The first example containing information of stiction is taken from the SACAC Database and contains information about a level loop. A detailed look at the signal shows clear sign of stiction. Those signs are illustrated in the following figure. A first indicator is that the signal is oscillating. The second indicator is the flat corners of the oscillation. Those flat corners lead in the Error OP plot to sharp cornered ellipses.
The results of the algorithm can be seen in the following figure. In this figure is the error signal (orange), the OP signal (purple), the stiction signal (blue) and the results of the oscillation finder (green). From the analysis can be seen that there the algorithm detected it as a stiction case with a magnitude of 2 %.

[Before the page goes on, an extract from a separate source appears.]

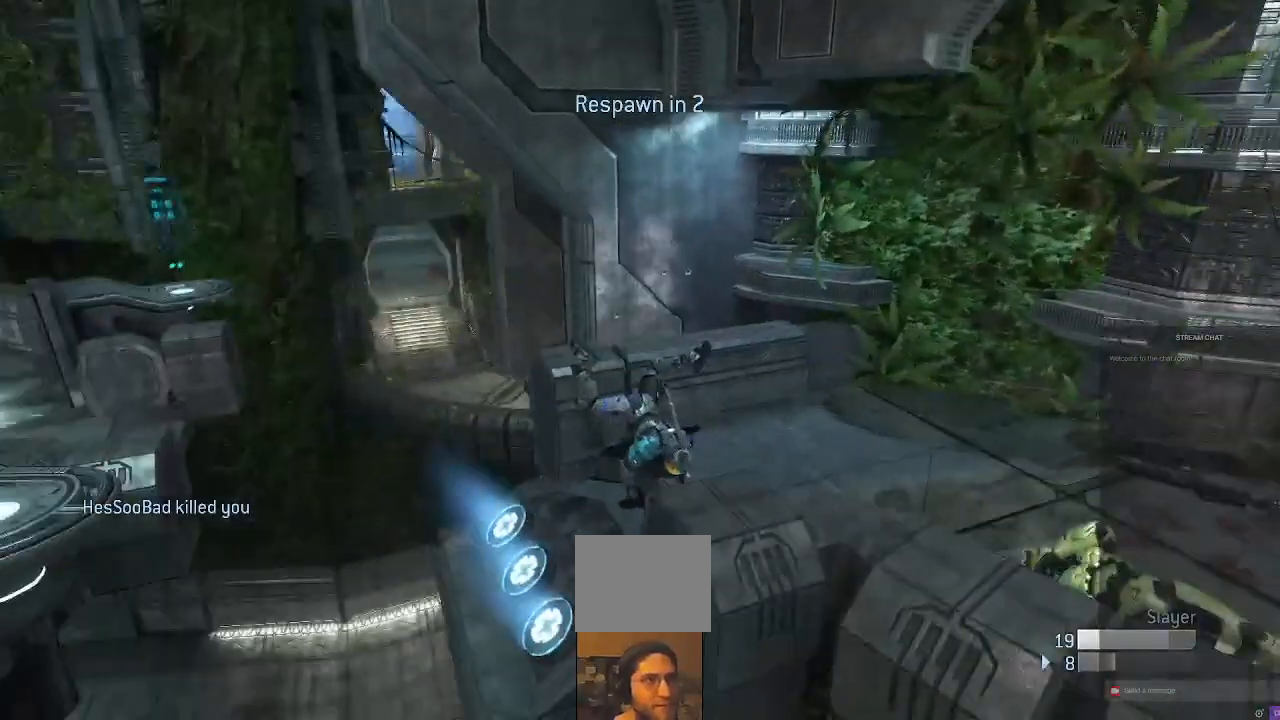
{"dt_ms": 1000, "buttons": [], "left_stick": "down-left", "right_stick": "center", "events": [[567, "right_stick", "down-left"], [633, "left_stick", "down-left"], [833, "right_stick", "center"]]}
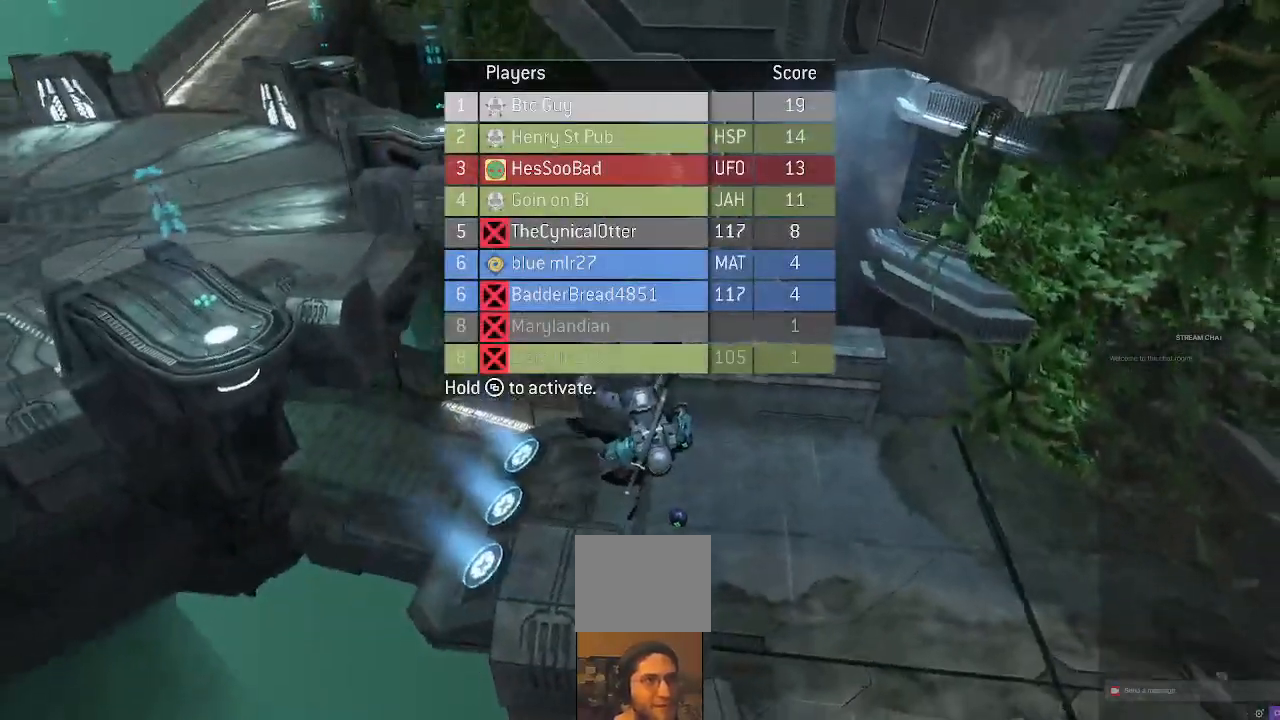
{"dt_ms": 500, "buttons": [], "left_stick": "left", "right_stick": "center", "events": [[67, "left_stick", "center"], [467, "left_stick", "left"]]}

The third use case is a flow loop suffering from stiction. A slice of the signal can be investigated in the following figure. The flat cornered peaks of the oscillation are clear signs of a loop suffering from stiction.
The results generated by the Stiction Analyser add-on can be reviewed in the following figure. The add-on can detect the oscillation and the signs of stiction in the signals. In this figure is the error signal (purple), the OP signal (blue), the stiction signal (orange) and the results of the oscillation finder (green) The calculated apparent magnitude of stiction is 5 %.